Samson Rawdy, driving, looked sharply at him. He even leaned far out from the seat after he had passed, and watched to make sure he did not take the road to the railroad station. Then he began, for the hundredth time mentally, calculating the amount that was still owing him. It was not much, only a matter of two dollars and some cents, but his mind dwelt upon it.
“Seems to me he looked queer,” Mrs. Lee remarked, thoughtfully, after Carroll had passed.
“How do you mean?”
“I don’t know. There was something about the way he was walking made me think so. I suppose he doesn’t know what way to turn.”
“Well, I don’t pity him,” said Mrs. Van Dorn, with subdued vindictiveness. “I don’t see what a man is thinking of to come into a place and conduct himself as he has done. They say he is in debt everywhere, and has cheated everybody who didn’t know any better than to be cheated.”

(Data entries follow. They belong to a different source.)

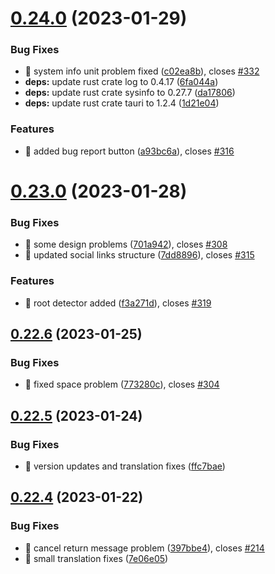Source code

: # [0.24.0](https://github.com/oguzkaganeren/manjaro-starter/compare/v0.23.0...v0.24.0) (2023-01-29)


### Bug Fixes

* 🐛 system info unit problem fixed ([c02ea8b](https://github.com/oguzkaganeren/manjaro-starter/commit/c02ea8b45be0cf44d12063aae5e4d86e2d2e49ff)), closes [#332](https://github.com/oguzkaganeren/manjaro-starter/issues/332)
* **deps:** update rust crate log to 0.4.17 ([6fa044a](https://github.com/oguzkaganeren/manjaro-starter/commit/6fa044a0cae7106c320b6f0c8d0d72917feea499))
* **deps:** update rust crate sysinfo to 0.27.7 ([da17806](https://github.com/oguzkaganeren/manjaro-starter/commit/da17806ab260505791d87ee47c1d793b33b40dcf))
* **deps:** update rust crate tauri to 1.2.4 ([1d21e04](https://github.com/oguzkaganeren/manjaro-starter/commit/1d21e040c665b804f4982003df577f4cf84bf724))


### Features

* 🎸 added bug report button ([a93bc6a](https://github.com/oguzkaganeren/manjaro-starter/commit/a93bc6a0ca33506fbedc74cdce03357fa4b47427)), closes [#316](https://github.com/oguzkaganeren/manjaro-starter/issues/316)



# [0.23.0](https://github.com/oguzkaganeren/manjaro-starter/compare/v0.22.6...v0.23.0) (2023-01-28)


### Bug Fixes

* 🐛 some design problems ([701a942](https://github.com/oguzkaganeren/manjaro-starter/commit/701a942f30eef749cd563c5b0ea322868e288bd0)), closes [#308](https://github.com/oguzkaganeren/manjaro-starter/issues/308)
* 🐛 updated social links structure ([7dd8896](https://github.com/oguzkaganeren/manjaro-starter/commit/7dd8896ac3414e1c0f993828fd5e651732f506c7)), closes [#315](https://github.com/oguzkaganeren/manjaro-starter/issues/315)


### Features

* 🎸 root detector added ([f3a271d](https://github.com/oguzkaganeren/manjaro-starter/commit/f3a271d50579d566773866be5b4796416bed13f8)), closes [#319](https://github.com/oguzkaganeren/manjaro-starter/issues/319)



## [0.22.6](https://github.com/oguzkaganeren/manjaro-starter/compare/v0.22.5...v0.22.6) (2023-01-25)


### Bug Fixes

* 🐛 fixed space problem ([773280c](https://github.com/oguzkaganeren/manjaro-starter/commit/773280ca1d41e03709eb254588cfbc7286b3d319)), closes [#304](https://github.com/oguzkaganeren/manjaro-starter/issues/304)



## [0.22.5](https://github.com/oguzkaganeren/manjaro-starter/compare/v0.22.4...v0.22.5) (2023-01-24)


### Bug Fixes

* 🐛 version updates and translation fixes ([ffc7bae](https://github.com/oguzkaganeren/manjaro-starter/commit/ffc7bae655ef60472f73c5f2a41e259d8f0519d7))



## [0.22.4](https://github.com/oguzkaganeren/manjaro-starter/compare/v0.22.3...v0.22.4) (2023-01-22)


### Bug Fixes

* 🐛 cancel return message problem ([397bbe4](https://github.com/oguzkaganeren/manjaro-starter/commit/397bbe425ed35956e5b5821ae710570ebc2409f4)), closes [#214](https://github.com/oguzkaganeren/manjaro-starter/issues/214)
* 🐛 small translation fixes ([7e06e05](https://github.com/oguzkaganeren/manjaro-starter/commit/7e06e05f5283c52b764effa084506d13ac4a4c33))




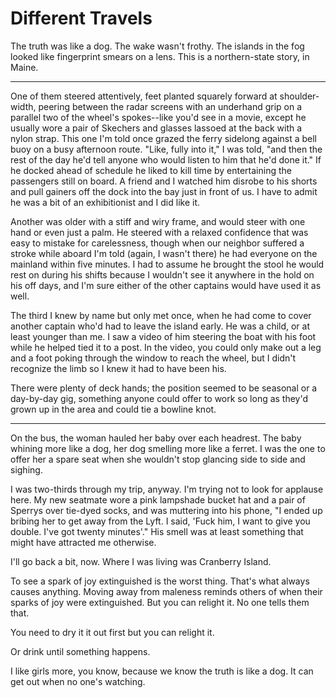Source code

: # Different Travels

The truth was like a dog. The wake wasn't frothy. The islands in the fog looked like fingerprint smears on a lens. This is a northern-state story, in Maine.

---

One of them steered attentively, feet planted squarely forward at shoulder-width, peering between the radar screens with an underhand grip on a parallel two of the wheel's spokes--like you'd see in a movie, except he usually wore a pair of Skechers and glasses lassoed at the back with a nylon strap. This one I'm told once grazed the ferry sidelong against a bell buoy on a busy afternoon route. "Like, fully into it," I was told, "and then the rest of the day he'd tell anyone who would listen to him that he'd done it." If he docked ahead of schedule he liked to kill time by entertaining the passengers still on board. A friend and I watched him disrobe to his shorts and pull gainers off the dock into the bay just in front of us. I have to admit he was a bit of an exhibitionist and I did like it.

Another was older with a stiff and wiry frame, and would steer with one hand or even just a palm. He steered with a relaxed confidence that was easy to mistake for carelessness, though when our neighbor suffered a stroke while aboard I'm told (again, I wasn't there) he had everyone on the mainland within five minutes. I had to assume he brought the stool he would rest on during his shifts because I wouldn't see it anywhere in the hold on his off days, and I'm sure either of the other captains would have used it as well.

The third I knew by name but only met once, when he had come to cover another captain who'd had to leave the island early. He was a child, or at least younger than me. I saw a video of him steering the boat with his foot while he helped tied it to a post. In the video, you could only make out a leg and a foot poking through the window to reach the wheel, but I didn't recognize the limb so I knew it had to have been his.

There were plenty of deck hands; the position seemed to be seasonal or a day-by-day gig, something anyone could offer to work so long as they'd grown up in the area and could tie a bowline knot.

---

On the bus, the woman hauled her baby over each headrest. The baby whining more like a dog, her dog smelling more like a ferret. I was the one to offer her a spare seat when she wouldn't stop glancing side to side and sighing.

I was two-thirds through my trip, anyway. I'm trying not to look for applause here. My new seatmate wore a pink lampshade bucket hat and a pair of Sperrys over tie-dyed socks, and was muttering into his phone, "I ended up bribing her to get away from the Lyft. I said, 'Fuck him, I want to give you double. I've got twenty minutes'." His smell was at least something that might have attracted me otherwise.

I'll go back a bit, now. Where I was living was Cranberry Island.

To see a spark of joy extinguished is the worst thing. That's what always causes anything. Moving away from maleness reminds others of when their sparks of joy were extinguished. But you can relight it. No one tells them that.

You need to dry it it out first but you can relight it.

Or drink until something happens.

I like girls more, you know, because we know the truth is like a dog. It can get out when no one's watching.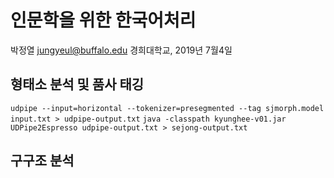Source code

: # 인문학을 위한 한국어처리 

박정열 jungyeul@buffalo.edu
경희대학교, 2019년 7월4일

## 형태소 분석 및 품사 태깅
`udpipe --input=horizontal --tokenizer=presegmented --tag sjmorph.model input.txt > udpipe-output.txt`
`java -classpath kyunghee-v01.jar  UDPipe2Espresso udpipe-output.txt > sejong-output.txt`

## 구구조 분석
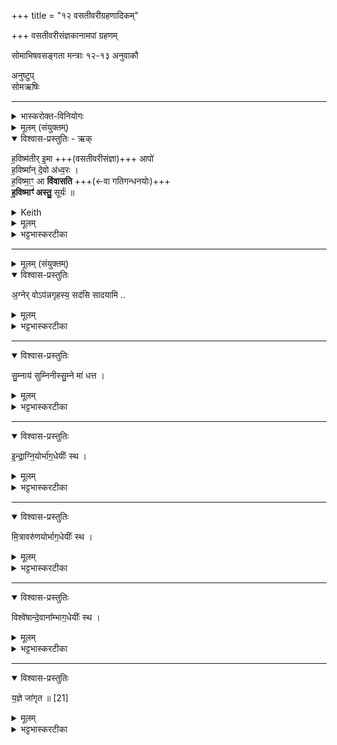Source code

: +++
title = "१२ वसतीवरीग्रहणादिकम्"

+++
वसतीवरीसंज्ञकानामपां ग्रहणम्  

सोमाभिषवसङ्गता मन्त्राः १२-१३ अनुवाकौ

अनुष्टुप्  
सोमऋषिः


_______
<details><summary>भास्करोक्त-विनियोगः</summary>

1वसतीवरीर्गृह्णाति - हविष्मतीरिति चतुष्पदया ॥
</details>

<details><summary>मूलम् (संयुक्तम्)</summary>

ह॒विष्म॑तीरि॒मा आपो॑ ह॒विष्मा᳚न्दे॒वो अ॑ध्व॒रो ह॒विष्मा॒ꣳ॒ आ वि॑वासति ह॒विष्माꣳ॑ अस्तु॒ सूर्यः॑ ॥ 
</details>

<details open><summary>विश्वास-प्रस्तुतिः - ऋक्</summary>

ह॒विष्म॑तीर् इ॒मा +++(वसतीवरीसंज्ञा)+++ आपो॑  
ह॒विष्मा᳚न् दे॒वो अ॑ध्व॒रः ।   
ह॒विष्मा॒ꣳ॒ आ **वि॑वासति** +++(←वा गतिगन्धनयोः)+++   
**ह॒विष्माꣳ॑ अस्तु॒** सूर्यः॑ ॥
</details>

<details><summary>Keith</summary>

These waters are rich in oblation,  
Rich in oblation is the divine sacrifice,  
Rich in oblation he seeks to win (the gods?),  
Rich in oblation be the sun.
</details>


<details><summary>मूलम्</summary>

ह॒विष्म॑तीरि॒मा आपो॑ ह॒विष्मा᳚न्दे॒वो अ॑ध्व॒रः ।   
ह॒विष्मा॒ꣳ॒ आ वि॑वासति ह॒विष्माꣳ॑ अस्तु॒ सूर्यः॑ ॥
</details>

<details><summary>भट्टभास्करटीका</summary>

1वसतीवरीर्गृह्णाति - हविष्मतीरिति चतुष्पदया ॥ 'अनुष्टुभा गृह्नाति' इत्यादि ब्राह्मणम् । 

**इमा** वसतीवरीसंज्ञा आप **हविष्मतीः** हविष्मत्यः हविषा सोमेन संस्कार्येण तद्वत्यः सोमसंस्कारकारका इत्यर्थः । 'वा छन्दसि' इति पूर्वसवर्णदीर्धत्वम् । एताभिश्च सोमम् अनुप्रविश्य स्वयम् अपि हविष्ट्वम् आपन्नाभिर् **हविष्मान् अस्तु** । **देवो** देवनादिगुणो **ऽध्वरो** यागः, हिंसक-रहितत्वात् । 'नञ्सुभ्याम्' इत्युत्तरपदान्तोदात्तत्वम् । यद्वा - यागेनाराध्यो देवस्सर्वविजयी हविष्मानस्तु । 'अनुदात्ते च कुधपरे' इति संहितायां देवो इति प्रकृत्या भवति ।   

ततश् चानेनैव प्रकारेण यजमानोपि **हविष्मान्** सन् **आविवासति** आविवासतु परिचरतु **देवान्** । 'आतोऽटि नित्यम्' इति संहितायां नकारस्य रुत्वम्, 'अत्रानुनासिकः पूर्वस्य तु वा', 'अनुनासिकात्परोनुस्वारः' ।  

तदर्थम् एताभिर्गृह्यमाणाभिः हविष्मान्भगवान् सूर्योस्तु । एतासां हविष्ट्वसम्पादनाय यावद्ग्रहणमस्तं नेयादित्यर्थः । 'यस्यागृहीता अभि निम्रोचेत्' इत्यादि ब्राह्मणम् । पूर्ववत्संहितायां रुत्वम् । 'देवा वै यज्ञमाग्नीध्रे व्यभजन्त ततो यदत्यशिष्यत' इत्यादि ब्राह्मणं समस्तोनुवाकः ॥
</details>

________


<details><summary>मूलम् (संयुक्तम्)</summary>

अ॒ग्नेर्वोऽप॑न्नगृहस्य॒ सद॑सि सादयामि सु॒म्नाय॑ सुम्निनीस्सु॒म्ने मा॑ धत्त 
</details>

<details open><summary>विश्वास-प्रस्तुतिः</summary>

अ॒ग्नेर् वोऽप॑न्नगृहस्य॒ सद॑सि सादयामि ..
</details>

<details><summary>मूलम्</summary>

अ॒ग्नेर्वोऽप॑न्नगृहस्य॒ सद॑सि सादयामि ..
</details>

<details><summary>भट्टभास्करटीका</summary>

2ता जघनेन शालामुखीयं वेद्यां संसृष्टास्सादयति - अग्नेर्व इति ॥ अपन्नगृहस्य अविपन्नगृहस्य नित्यगृहस्य च सदसि तदधिष्ठिते तत्समीपस्थाने युष्मान् सुम्नाय सुखार्थं सादयामि यजमानस्य सुखं स्यादिति ।
</details>

________
<details open><summary>विश्वास-प्रस्तुतिः</summary>

सु॒म्नाय॑ सुम्निनीस्सु॒म्ने मा॑ धत्त ।
</details>

<details><summary>मूलम्</summary>

सु॒म्नाय॑ सुम्निनीस्सु॒म्ने मा॑ धत्त ।
</details>

<details><summary>भट्टभास्करटीका</summary>

हे सुम्निनीः सुम्निन्यः सर्वदा सुखहेतुभूताः । पूर्ववत्पूर्वसवर्णदीर्घत्वम् । मामध्वर्युमपि सुम्ने धत्त स्थापयत । 'अस्मै वै लोकाय गार्हपत्य अधीयते' इत्यादि ब्राह्मणम् ॥
</details>

________
<details open><summary>विश्वास-प्रस्तुतिः</summary>

इ॒न्द्रा॒ग्नि॒योर्भा॑ग॒धेयीः᳚ स्थ ।
</details>

<details><summary>मूलम्</summary>

इ॒न्द्रा॒ग्नि॒योर्भा॑ग॒धेयीः᳚ स्थ ।
</details>

<details><summary>भट्टभास्करटीका</summary>

3ता आदाय दक्षिणया द्वारोपनिर्हृत्य सव्येंसे निधाय दक्षिणेन परीत्य दक्षिणतो यूपेन संस्पृष्टास्सादयति - इन्द्राग्नियोरिति ॥ इन्द्राग्न्योर्भागधेयीः भागभूता यूयं स्थ । 'भागरूपनामभ्यो धेयः' इति स्वार्थे धेयप्रत्ययः । 'केवलमामकभागधेय' इत्यादिना ङीप् । इन्द्राग्निशब्दस्य 'देवताद्वन्द्वे च' इति पूर्वोत्तरपदयोर्युगपत्प्रकृतिस्वरत्वे 'नोत्तरपदेनुदात्तादौ' इति प्रतिषिद्धे समासान्तोदात्तत्वमेव, तत्र 'उदात्तयणः' इति विभक्तेरुदात्तत्वम् । 'सर्वतः परिहरति रक्षसामपहत्यै' `इति ब्राह्मणम् ॥
</details>

________
<details open><summary>विश्वास-प्रस्तुतिः</summary>

मि॒त्रावरु॑णयोर्भाग॒धेयीः᳚ स्थ ।
</details>

<details><summary>मूलम्</summary>

मि॒त्रावरु॑णयोर्भाग॒धेयीः᳚ स्थ ।
</details>

<details><summary>भट्टभास्करटीका</summary>

4दक्षिणेंसे निधाय एतेनैव यथोक्तमेत्य जघनेन गार्हपर्त्यं पूर्ववत्सादयति - मित्रावरुणयोर्भागधेयीस्स्थेति ॥ सुबोधम् । 'मित्रावरुणौ वा अपां नेतारौ' `इति ब्राह्मणम् ।'देयताद्वन्द्वे च' इति पूवोत्तरपदयोः प्रकृतिस्वरत्वम् ॥
</details>

________
<details open><summary>विश्वास-प्रस्तुतिः</summary>

विश्वे॑षान्दे॒वाना᳚म्भाग॒धेयीः᳚ स्थ ।
</details>

<details><summary>मूलम्</summary>

विश्वे॑षान्दे॒वाना᳚म्भाग॒धेयीः᳚ स्थ ।
</details>

<details><summary>भट्टभास्करटीका</summary>

5पूर्वया द्वारोपनिर्हृत्य दक्षिणे अंसे निधायोत्तरतः परीत्य उत्तरतो यूपेन संसृष्टास्सादयति - विश्वेशां देवानां भागधेयीस्स्थेति ॥ गतम् ॥
</details>

________
<details open><summary>विश्वास-प्रस्तुतिः</summary>

य॒ज्ञे जा॑गृत ॥ [21]
</details>

<details><summary>मूलम्</summary>

य॒ज्ञे जा॑गृत ॥ [21]
</details>

<details><summary>भट्टभास्करटीका</summary>

6सव्येंसे निधायैतेनैव यथेतमेत्य जघनेनैवाग्नीध्रियं धिष्ण्यं संसृष्टास्सादयति - यज्ञे जागृतेति ॥ हे वसतीवर्यः, यज्ञेस्मिन्जागृत यज्ञार्थमप्रमत्ता भवत । 'आग्नीध्र उपवासयत्येतद्वै यज्ञस्यापराजितम्' इत्यादि ब्राह्मणम् 'आ तृतीयसवनात्परि शेरे यज्ञस्य सन्तत्यै' इत्यन्तम् ॥

इति तृतीये द्वादशोनुवाकः ॥  
</details>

Mrs. Van Dorn spoke with point. She had heard on very good authority that Mrs. Lee’s husband had lost heavily through his misplaced confidence in Carroll. Mr. Lee knew that she knew, but she stood up bravely for the maligned man hurrying towards the Port Willis trolley-car.
“Well, I don’t know,” said she. “You can’t always tell by what people say. It always seems to me that Banbridge folks are pretty ready to talk, anyway. We don’t know how much temptation the poor man has had, and maybe he never meant to cheat anybody.”
“Never meant!” repeated Mrs. Van Dorn, sarcastically. “Why, that is the way he has been doing right along everywhere he has lived. Why, I had it straight from a lady I met who had visited in Hillfield, New York, where they used to live before they came here. Never meant!”